Short task:
Extract word for word the stretch of the records from the first line through the line containing "locality: Small tree near Panama.", including that line.
::::::
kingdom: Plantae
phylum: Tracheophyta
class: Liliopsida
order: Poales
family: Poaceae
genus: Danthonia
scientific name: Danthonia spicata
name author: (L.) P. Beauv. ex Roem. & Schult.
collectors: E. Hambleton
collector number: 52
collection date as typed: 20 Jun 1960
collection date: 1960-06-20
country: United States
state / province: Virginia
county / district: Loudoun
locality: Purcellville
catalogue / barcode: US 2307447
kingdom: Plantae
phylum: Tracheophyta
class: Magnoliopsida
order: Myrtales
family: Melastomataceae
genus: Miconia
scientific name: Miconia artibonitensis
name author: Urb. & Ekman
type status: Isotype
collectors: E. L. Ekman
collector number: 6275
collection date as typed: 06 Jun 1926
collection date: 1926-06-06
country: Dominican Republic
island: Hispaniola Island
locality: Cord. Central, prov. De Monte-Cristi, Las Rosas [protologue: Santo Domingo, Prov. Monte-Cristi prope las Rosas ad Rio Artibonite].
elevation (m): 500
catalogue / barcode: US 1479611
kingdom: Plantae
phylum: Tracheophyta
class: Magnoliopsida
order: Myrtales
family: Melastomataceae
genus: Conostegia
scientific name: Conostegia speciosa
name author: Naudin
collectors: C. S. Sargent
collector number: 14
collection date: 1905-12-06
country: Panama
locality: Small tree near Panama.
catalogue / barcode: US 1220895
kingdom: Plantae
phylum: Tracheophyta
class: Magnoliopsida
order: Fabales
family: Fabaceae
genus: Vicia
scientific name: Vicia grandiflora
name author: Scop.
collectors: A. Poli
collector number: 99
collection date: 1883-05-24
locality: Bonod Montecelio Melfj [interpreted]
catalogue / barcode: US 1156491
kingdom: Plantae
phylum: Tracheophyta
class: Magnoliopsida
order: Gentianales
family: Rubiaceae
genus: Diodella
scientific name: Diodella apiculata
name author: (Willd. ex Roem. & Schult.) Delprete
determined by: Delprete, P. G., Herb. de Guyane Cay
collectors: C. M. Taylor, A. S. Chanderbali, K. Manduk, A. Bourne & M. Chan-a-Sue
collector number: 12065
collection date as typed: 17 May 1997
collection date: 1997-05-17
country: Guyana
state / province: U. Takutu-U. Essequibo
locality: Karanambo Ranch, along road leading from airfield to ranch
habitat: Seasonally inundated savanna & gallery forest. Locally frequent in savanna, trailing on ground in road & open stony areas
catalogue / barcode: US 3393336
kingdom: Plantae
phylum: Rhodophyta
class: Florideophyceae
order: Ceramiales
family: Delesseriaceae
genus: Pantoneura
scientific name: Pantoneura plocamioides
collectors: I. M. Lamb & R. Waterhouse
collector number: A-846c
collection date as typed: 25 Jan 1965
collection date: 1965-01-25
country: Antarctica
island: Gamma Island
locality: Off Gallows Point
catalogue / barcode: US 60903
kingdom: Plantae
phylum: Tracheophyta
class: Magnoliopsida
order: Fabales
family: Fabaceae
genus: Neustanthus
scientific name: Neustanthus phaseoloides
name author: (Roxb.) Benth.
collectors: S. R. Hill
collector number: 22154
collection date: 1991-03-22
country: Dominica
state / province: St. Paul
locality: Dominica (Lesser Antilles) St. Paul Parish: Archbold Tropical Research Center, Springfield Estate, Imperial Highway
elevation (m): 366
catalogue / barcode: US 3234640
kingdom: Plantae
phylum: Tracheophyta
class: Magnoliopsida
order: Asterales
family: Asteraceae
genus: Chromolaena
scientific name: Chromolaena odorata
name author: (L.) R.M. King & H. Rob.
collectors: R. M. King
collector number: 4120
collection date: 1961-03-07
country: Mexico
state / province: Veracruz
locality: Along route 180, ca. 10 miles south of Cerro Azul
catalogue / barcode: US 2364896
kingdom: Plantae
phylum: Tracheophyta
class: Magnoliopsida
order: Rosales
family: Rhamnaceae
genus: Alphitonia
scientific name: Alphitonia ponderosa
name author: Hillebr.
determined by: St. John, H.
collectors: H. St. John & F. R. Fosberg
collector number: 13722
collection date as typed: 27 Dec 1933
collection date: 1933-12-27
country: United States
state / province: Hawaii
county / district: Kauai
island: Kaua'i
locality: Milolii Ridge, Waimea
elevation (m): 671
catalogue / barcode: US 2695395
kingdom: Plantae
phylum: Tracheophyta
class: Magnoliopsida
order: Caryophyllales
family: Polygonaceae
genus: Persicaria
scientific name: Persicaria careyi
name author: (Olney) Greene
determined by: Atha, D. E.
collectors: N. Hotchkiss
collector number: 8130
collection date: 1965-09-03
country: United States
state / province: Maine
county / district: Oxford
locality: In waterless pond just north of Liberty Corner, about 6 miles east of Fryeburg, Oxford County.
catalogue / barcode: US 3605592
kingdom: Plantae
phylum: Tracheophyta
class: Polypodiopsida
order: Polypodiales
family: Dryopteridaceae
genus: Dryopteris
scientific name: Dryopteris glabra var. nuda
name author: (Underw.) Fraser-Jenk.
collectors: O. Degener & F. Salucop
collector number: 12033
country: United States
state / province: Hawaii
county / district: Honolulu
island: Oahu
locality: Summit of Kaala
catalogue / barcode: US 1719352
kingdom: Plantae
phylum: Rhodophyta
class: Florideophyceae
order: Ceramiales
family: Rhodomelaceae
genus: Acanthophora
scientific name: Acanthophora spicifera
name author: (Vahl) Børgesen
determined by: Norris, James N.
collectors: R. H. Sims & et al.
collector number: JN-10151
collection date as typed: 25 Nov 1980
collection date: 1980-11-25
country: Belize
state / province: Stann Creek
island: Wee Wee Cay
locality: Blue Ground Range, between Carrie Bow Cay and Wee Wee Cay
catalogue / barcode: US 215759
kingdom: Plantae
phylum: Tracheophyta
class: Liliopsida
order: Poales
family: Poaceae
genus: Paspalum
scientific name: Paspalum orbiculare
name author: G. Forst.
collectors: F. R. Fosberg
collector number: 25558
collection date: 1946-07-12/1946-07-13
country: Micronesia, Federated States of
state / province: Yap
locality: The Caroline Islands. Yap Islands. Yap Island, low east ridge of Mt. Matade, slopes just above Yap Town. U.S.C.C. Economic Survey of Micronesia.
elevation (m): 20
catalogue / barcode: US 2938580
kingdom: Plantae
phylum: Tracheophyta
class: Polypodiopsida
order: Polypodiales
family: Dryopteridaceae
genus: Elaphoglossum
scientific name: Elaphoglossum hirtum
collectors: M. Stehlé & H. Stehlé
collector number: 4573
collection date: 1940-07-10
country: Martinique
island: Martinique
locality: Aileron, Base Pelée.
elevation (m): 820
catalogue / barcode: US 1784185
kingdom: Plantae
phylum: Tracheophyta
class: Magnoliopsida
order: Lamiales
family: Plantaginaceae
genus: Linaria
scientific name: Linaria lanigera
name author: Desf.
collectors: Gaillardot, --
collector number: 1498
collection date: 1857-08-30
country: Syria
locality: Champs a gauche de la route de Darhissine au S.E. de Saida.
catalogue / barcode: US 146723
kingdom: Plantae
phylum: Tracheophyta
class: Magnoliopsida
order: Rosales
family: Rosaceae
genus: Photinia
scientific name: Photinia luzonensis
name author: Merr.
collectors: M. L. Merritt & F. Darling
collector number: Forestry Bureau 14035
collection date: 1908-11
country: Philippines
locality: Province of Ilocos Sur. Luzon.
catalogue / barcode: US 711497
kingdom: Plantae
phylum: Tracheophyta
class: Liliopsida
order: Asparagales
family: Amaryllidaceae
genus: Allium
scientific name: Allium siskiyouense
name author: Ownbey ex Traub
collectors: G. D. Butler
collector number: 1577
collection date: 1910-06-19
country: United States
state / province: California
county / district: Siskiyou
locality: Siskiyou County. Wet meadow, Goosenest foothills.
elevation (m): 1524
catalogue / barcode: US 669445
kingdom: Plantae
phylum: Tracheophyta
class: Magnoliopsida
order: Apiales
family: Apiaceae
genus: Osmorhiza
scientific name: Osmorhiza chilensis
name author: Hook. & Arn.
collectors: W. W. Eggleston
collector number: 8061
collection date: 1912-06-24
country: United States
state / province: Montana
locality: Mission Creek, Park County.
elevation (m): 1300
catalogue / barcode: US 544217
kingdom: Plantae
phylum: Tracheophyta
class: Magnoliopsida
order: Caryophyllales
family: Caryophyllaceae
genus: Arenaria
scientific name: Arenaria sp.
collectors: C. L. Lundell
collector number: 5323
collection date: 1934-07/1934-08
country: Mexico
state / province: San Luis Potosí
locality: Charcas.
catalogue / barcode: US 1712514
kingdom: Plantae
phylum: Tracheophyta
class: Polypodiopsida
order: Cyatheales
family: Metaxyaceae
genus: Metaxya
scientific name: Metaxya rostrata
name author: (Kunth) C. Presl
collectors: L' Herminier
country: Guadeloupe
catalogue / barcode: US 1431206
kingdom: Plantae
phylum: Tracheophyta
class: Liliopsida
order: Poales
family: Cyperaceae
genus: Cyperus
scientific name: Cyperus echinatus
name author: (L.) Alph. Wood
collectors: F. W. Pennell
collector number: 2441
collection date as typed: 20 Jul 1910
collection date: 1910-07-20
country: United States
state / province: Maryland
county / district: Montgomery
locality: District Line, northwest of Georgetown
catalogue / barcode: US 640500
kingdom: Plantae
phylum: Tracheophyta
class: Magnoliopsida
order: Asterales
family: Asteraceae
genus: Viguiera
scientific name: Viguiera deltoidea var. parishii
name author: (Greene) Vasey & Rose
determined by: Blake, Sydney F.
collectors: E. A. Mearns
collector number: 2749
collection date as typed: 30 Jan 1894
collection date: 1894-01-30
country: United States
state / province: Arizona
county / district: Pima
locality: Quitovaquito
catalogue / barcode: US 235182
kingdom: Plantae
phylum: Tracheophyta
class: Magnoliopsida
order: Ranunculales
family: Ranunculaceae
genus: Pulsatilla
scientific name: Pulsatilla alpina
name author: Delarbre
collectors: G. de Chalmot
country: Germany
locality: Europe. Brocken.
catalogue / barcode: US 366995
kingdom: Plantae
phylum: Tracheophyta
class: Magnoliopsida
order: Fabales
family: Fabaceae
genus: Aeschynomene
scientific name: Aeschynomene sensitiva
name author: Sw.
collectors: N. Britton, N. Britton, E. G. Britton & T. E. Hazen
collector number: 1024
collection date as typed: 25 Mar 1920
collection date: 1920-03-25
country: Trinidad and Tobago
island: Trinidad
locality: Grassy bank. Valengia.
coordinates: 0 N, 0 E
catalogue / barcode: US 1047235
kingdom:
::::::
Full solution:
kingdom: Plantae
phylum: Tracheophyta
class: Liliopsida
order: Poales
family: Poaceae
genus: Danthonia
scientific name: Danthonia spicata
name author: (L.) P. Beauv. ex Roem. & Schult.
collectors: E. Hambleton
collector number: 52
collection date as typed: 20 Jun 1960
collection date: 1960-06-20
country: United States
state / province: Virginia
county / district: Loudoun
locality: Purcellville
catalogue / barcode: US 2307447
kingdom: Plantae
phylum: Tracheophyta
class: Magnoliopsida
order: Myrtales
family: Melastomataceae
genus: Miconia
scientific name: Miconia artibonitensis
name author: Urb. & Ekman
type status: Isotype
collectors: E. L. Ekman
collector number: 6275
collection date as typed: 06 Jun 1926
collection date: 1926-06-06
country: Dominican Republic
island: Hispaniola Island
locality: Cord. Central, prov. De Monte-Cristi, Las Rosas [protologue: Santo Domingo, Prov. Monte-Cristi prope las Rosas ad Rio Artibonite].
elevation (m): 500
catalogue / barcode: US 1479611
kingdom: Plantae
phylum: Tracheophyta
class: Magnoliopsida
order: Myrtales
family: Melastomataceae
genus: Conostegia
scientific name: Conostegia speciosa
name author: Naudin
collectors: C. S. Sargent
collector number: 14
collection date: 1905-12-06
country: Panama
locality: Small tree near Panama.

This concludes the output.